Rating:  Summary: I'm flying high on a rocket in the sky Review: This was made as a tie-in with a travelling exhibition of the photographs Light had selected and cleaned up (don't worry; he hasn't turned them into 'Star Wars: The Special Edition', the book explains that he altered the contrast and removed the crosshairs, but not from the original negatives, it must be said). The book compiles some of the pictures shown during the exhibition, including some of the clever multi-image panoramas which worked much better when they were five feet wide. As some reviewers have mentioned, there are a couple of interlopers from the Gemini missions, and the selection of pictures gets a bit monotonous during the middle section - the bit of the moon, ironically enough. Whilst many of the shots of mountains and craters are astonishing, a lot of the time the moon looks like a floodlit quarry at night, and if it wasn't the moon - the moon, for heaven's sake - many of the pictures wouldn't be of interest (compared to the landscape photography of Ansel Adams, for example). My only other criticism is that the combination of high-quality paper and black ink makes fingerprints show up as indelible greasy smudges, and you'll probably want to read the book with gloves (I'm not joking). The rest is essentially as outlined elsewhere on this page; breathtaking images of the lunar landscape, and some interesting, rarely-seen shots of exhausted astronauts covered in stubble and lunar dust. And there's one striking shot of a photograph of one astronaut's family, dropped on the moon's surface - striking because it's the only spot of colour on a black-and-white planet. In the end that's what you'll remember; the lack of colour. Earth is indescribably beautiful.

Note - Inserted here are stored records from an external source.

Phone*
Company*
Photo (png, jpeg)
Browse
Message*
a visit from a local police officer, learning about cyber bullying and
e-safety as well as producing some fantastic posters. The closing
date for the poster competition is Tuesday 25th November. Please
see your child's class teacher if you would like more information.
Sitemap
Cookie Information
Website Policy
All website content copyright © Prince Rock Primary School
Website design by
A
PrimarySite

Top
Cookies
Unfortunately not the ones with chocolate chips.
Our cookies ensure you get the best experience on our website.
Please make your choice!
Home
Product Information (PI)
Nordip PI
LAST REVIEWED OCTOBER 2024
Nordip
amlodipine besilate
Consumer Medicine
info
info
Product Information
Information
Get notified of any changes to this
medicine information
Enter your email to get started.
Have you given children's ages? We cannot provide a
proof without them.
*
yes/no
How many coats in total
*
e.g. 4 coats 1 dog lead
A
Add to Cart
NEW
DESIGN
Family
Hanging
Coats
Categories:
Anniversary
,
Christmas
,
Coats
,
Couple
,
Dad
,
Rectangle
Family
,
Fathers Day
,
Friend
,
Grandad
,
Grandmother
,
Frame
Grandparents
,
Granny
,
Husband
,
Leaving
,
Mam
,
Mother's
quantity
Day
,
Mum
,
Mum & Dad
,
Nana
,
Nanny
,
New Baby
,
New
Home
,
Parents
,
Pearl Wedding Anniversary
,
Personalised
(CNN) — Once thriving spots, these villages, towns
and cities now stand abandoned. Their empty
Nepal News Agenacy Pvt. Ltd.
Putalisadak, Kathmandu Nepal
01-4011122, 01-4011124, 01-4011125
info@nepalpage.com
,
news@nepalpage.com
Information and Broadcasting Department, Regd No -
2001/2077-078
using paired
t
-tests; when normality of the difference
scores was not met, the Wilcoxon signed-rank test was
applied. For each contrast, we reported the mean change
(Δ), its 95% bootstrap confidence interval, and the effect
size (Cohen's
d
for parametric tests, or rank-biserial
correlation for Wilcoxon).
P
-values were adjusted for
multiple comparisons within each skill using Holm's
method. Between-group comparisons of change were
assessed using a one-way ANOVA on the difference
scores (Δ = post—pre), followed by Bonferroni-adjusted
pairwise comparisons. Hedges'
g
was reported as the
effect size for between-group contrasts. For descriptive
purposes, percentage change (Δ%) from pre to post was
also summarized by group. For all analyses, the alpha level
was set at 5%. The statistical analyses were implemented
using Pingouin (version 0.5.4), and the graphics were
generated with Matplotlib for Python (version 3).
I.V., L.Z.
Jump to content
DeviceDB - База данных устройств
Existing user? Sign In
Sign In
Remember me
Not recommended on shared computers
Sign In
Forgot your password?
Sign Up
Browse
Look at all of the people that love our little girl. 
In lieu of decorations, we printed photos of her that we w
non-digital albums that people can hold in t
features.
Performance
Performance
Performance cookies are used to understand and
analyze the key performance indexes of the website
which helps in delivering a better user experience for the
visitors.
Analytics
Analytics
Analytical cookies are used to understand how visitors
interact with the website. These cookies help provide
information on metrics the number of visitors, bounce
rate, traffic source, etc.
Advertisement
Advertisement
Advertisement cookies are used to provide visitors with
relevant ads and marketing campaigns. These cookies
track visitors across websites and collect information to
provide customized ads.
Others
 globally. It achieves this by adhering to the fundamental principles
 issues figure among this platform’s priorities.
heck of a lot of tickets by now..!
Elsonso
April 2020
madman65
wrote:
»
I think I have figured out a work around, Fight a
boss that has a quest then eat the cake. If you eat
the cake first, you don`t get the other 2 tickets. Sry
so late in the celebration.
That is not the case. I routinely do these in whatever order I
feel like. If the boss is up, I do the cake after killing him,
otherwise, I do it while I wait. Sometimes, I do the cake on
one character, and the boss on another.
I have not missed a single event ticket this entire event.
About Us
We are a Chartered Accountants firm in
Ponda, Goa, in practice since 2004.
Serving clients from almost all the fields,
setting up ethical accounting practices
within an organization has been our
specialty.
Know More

Rating:  Summary: Full Moon? I don't think so... Review: Overall, a good book. But... Most of the pictures are really beautiful, but some of them are not that good, to be honest. The author even managed to select some pictures that were definitly out of focus, etc. Not that I don't appreciate this artistic side, but I would definitly have preferred the most perfect pictures available. And the selection also falls a little short! There are not so many pictures, considering that some of the first are not even about the Moon missions, and some are just duplicates of each other. And maybe it would have been a good idea to include some pictures from other Moon probes, such as the Ranger probes, or even the Soviet Luna probes (and rovers!), which are extremely hard to find (thanks NASA for keeping them out of reach!). It would have been, IMHO, much more interesting than some blurry pictures from the Gemini programme. You don't buy this book to learn something, that's for sure, even though the text at the end is quite interesting (thanks to Mr. Chaikin). You buy this book to get a feeling of what it was like to be up there. And you can actually get some of that feeling. It's just sad that it's the closest you can get, and probably will ever get.
Rating:  Summary: You'll Feel Like You're There! Review: Once you've perused the pages of this book, you'll feel like you walked with the moonwalkers. It is absolutely beautiful. If you want to experience it for yourself, this is the book. They say one picture is worth a thousand words...this book proves it.